═════ 原文
读《论语》劄记十则

有一时,对于古典注疏里的“集注”形式感到兴趣,觉得各注其注、各是其是,比一定认什么是对的、什么是错的,或许更为有意思一点。人之思想能相通,这是“不隔”;人之思想又绝难彼此全如一人,这又是“隔”。更何况,古今可以遥及上千年,人之思想又是形诸文字,而今昔文字又是不隔而隔。这哪里能够有勇气说那文字的意思,这个肯定是对、那个肯定是错。有了这一层想法,便取了程树德先生的《论语集释》来做尝试,用一个“集注”的趣味去重新读一读《论语》。顺手一口气,按着前几章的顺序,做了十则读后的劄记,一直留存着没有丢弃。如今,以《劄记十则》为名,合在一起作个引子,以后如有机会和心思,再来续作亦未可知。
“道同齐味”与“人不知”之二解
“有朋自远方来”这一句,曰“朋”,曰“远”,则“友”与“近”,全在其中了。
郑康成注此云,同门曰朋,同志曰友。与友相较,朋则稍微疏阔一点,而又是从远方来,那么平时并不密接,就可知矣。强调“既疏且远”,则“又密又近”者,更何论矣。古文中,这样的表达法,乃惯见常闻,就像我们现在口头常语所谓“连如此都可以,那么如彼还有什么可说的”。
══════════
═════ 所示记录
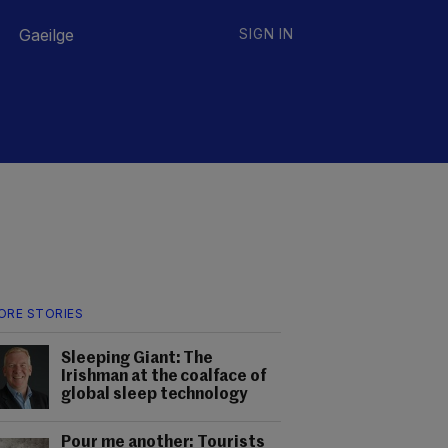
Gaeilge
SIGN IN
ORE STORIES
Sleeping Giant: The
Irishman at the coalface of
global sleep technology
Pour me another: Tourists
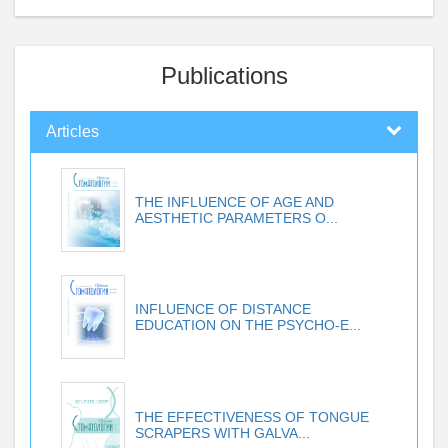
Publications
Articles
THE INFLUENCE OF AGE AND
AESTHETIC PARAMETERS O...
INFLUENCE OF DISTANCE
EDUCATION ON THE PSYCHO-E...
THE EFFECTIVENESS OF TONGUE
SCRAPERS WITH GALVA...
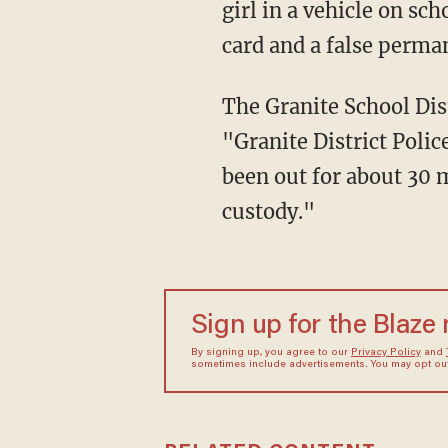
girl in a vehicle on sc
card and a false perma
The Granite School District said in a statement obtained by KTVX that on Friday afternoon,
"Granite District Polic
been out for about 30 
custody."
Sign up for the Blaze
By signing up, you agree to our
Privacy Policy
and
sometimes include advertisements. You may opt out 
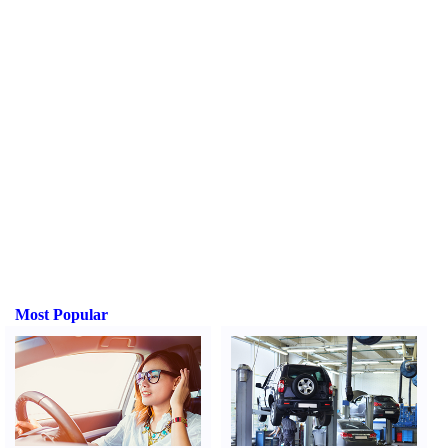
Most Popular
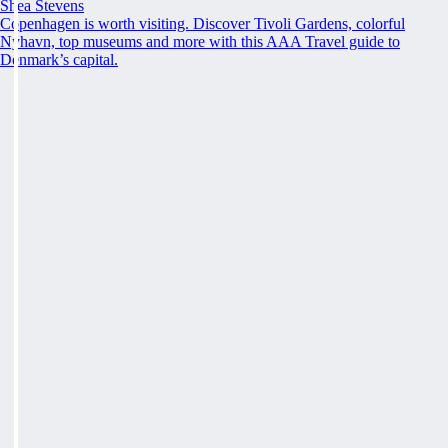
Shea Stevens
Copenhagen is worth visiting. Discover Tivoli Gardens, colorful
Nyhavn, top museums and more with this AAA Travel guide to
Denmark’s capital.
══════════
本题任务:
根据原文，作者以“集注”的趣味重读《论语》时，取来做尝试的是哪部书？

作答结果:
程树德先生的《论语集释》。